In any case, this year's tax-filing experience having borne such a remarkable resemblance to last year's tax-filing experience - except worse because now we had to figure out how to pay taxes on income from the books I'd sold - lump the book income in with the piano teaching income? Crack open a second business Schedule C? - anyway, my brain being in no mood, I decided to just re-publish last year's post on the subject:
A Taxing Endeavor (Posted 4/5/2017)
The Lieutenant Colonel is a wiz at many things, the filing of income taxes being among them.
He devours tax forms, schedules and work sheets by the bushel and spits out the seeds,
The Lieutenant Colonel's wife, not so much.
But Taxese is one language I swear I'll never conquer.
Every year around this time Tom and I sit down together at the dining room table for the purpose of doing the taxes.
To this end I always take voluminous notes,
"But those are the same notes you took last year and the year before that and the year before that," said Tom, glancing at my notebook as I scribbled away, "why do go to the trouble of writing down the same things year after year?"
"Repetition is the key to learning," I replied,
...though that kind of thinking might just be more of a piano-teacher thing.
"Now, how do you fill in this line?" he asks me.
"You fill it in with 'ABC,' " I reply, jubilant that I've finally cracked the code of a single line item.
"What?" I cry in dismay, "how do you figure that?"

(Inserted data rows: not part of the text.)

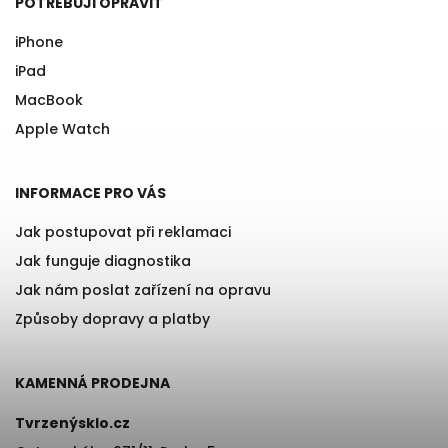
POTŘEBUJI OPRAVIT
iPhone
iPad
MacBook
Apple Watch
INFORMACE PRO VÁS
Jak postupovat při reklamaci
Jak funguje diagnostika
Jak nám poslat zařízení na opravu
Způsoby dopravy a platby
KAMENNÁ PRODEJNA
Tvrzenýsklo.cz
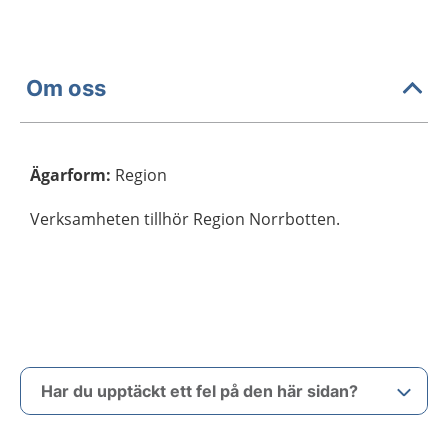
Om oss
Ägarform
:
Region
Verksamheten tillhör Region Norrbotten.
Har du upptäckt ett fel på den här sidan?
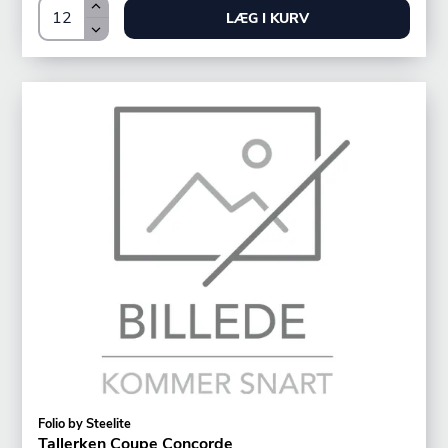
LÆG I KURV
Folio by Steelite
Tallerken Coupe Concorde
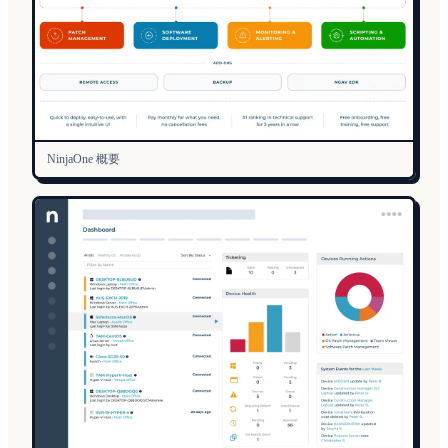
NinjaOne 概要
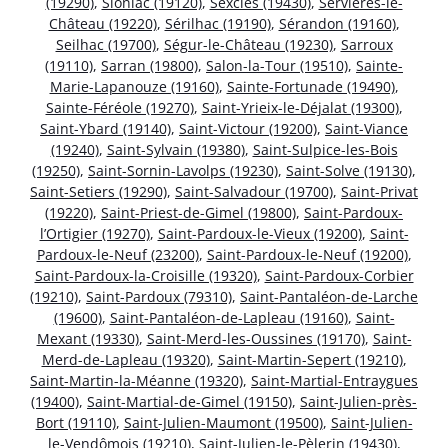
(19290)
,
Sioniac (19120)
,
Sexcles (19430)
,
Servières-le-
Château (19220)
,
Sérilhac (19190)
,
Sérandon (19160)
,
Seilhac (19700)
,
Ségur-le-Château (19230)
,
Sarroux
(19110)
,
Sarran (19800)
,
Salon-la-Tour (19510)
,
Sainte-
Marie-Lapanouze (19160)
,
Sainte-Fortunade (19490)
,
Sainte-Féréole (19270)
,
Saint-Yrieix-le-Déjalat (19300)
,
Saint-Ybard (19140)
,
Saint-Victour (19200)
,
Saint-Viance
(19240)
,
Saint-Sylvain (19380)
,
Saint-Sulpice-les-Bois
(19250)
,
Saint-Sornin-Lavolps (19230)
,
Saint-Solve (19130)
,
Saint-Setiers (19290)
,
Saint-Salvadour (19700)
,
Saint-Privat
(19220)
,
Saint-Priest-de-Gimel (19800)
,
Saint-Pardoux-
l’Ortigier (19270)
,
Saint-Pardoux-le-Vieux (19200)
,
Saint-
Pardoux-le-Neuf (23200)
,
Saint-Pardoux-le-Neuf (19200)
,
Saint-Pardoux-la-Croisille (19320)
,
Saint-Pardoux-Corbier
(19210)
,
Saint-Pardoux (79310)
,
Saint-Pantaléon-de-Larche
(19600)
,
Saint-Pantaléon-de-Lapleau (19160)
,
Saint-
Mexant (19330)
,
Saint-Merd-les-Oussines (19170)
,
Saint-
Merd-de-Lapleau (19320)
,
Saint-Martin-Sepert (19210)
,
Saint-Martin-la-Méanne (19320)
,
Saint-Martial-Entraygues
(19400)
,
Saint-Martial-de-Gimel (19150)
,
Saint-Julien-près-
Bort (19110)
,
Saint-Julien-Maumont (19500)
,
Saint-Julien-
le-Vendômois (19210)
,
Saint-Julien-le-Pèlerin (19430)
,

"Well, see," he says pointing to the instruction booklet, "it's right here on page 37, number 11, letter C, subject 6-e." As if it were as clear as the nose on my face.
I mean, I'm quite sure our yearly income for the past decade wouldn't cover a down-payment for the cost of Melania's 25-carat rock,
But then at least I know where a portion of our hard-earned money goes.
Even if I could never in a million years figure out how to get it there.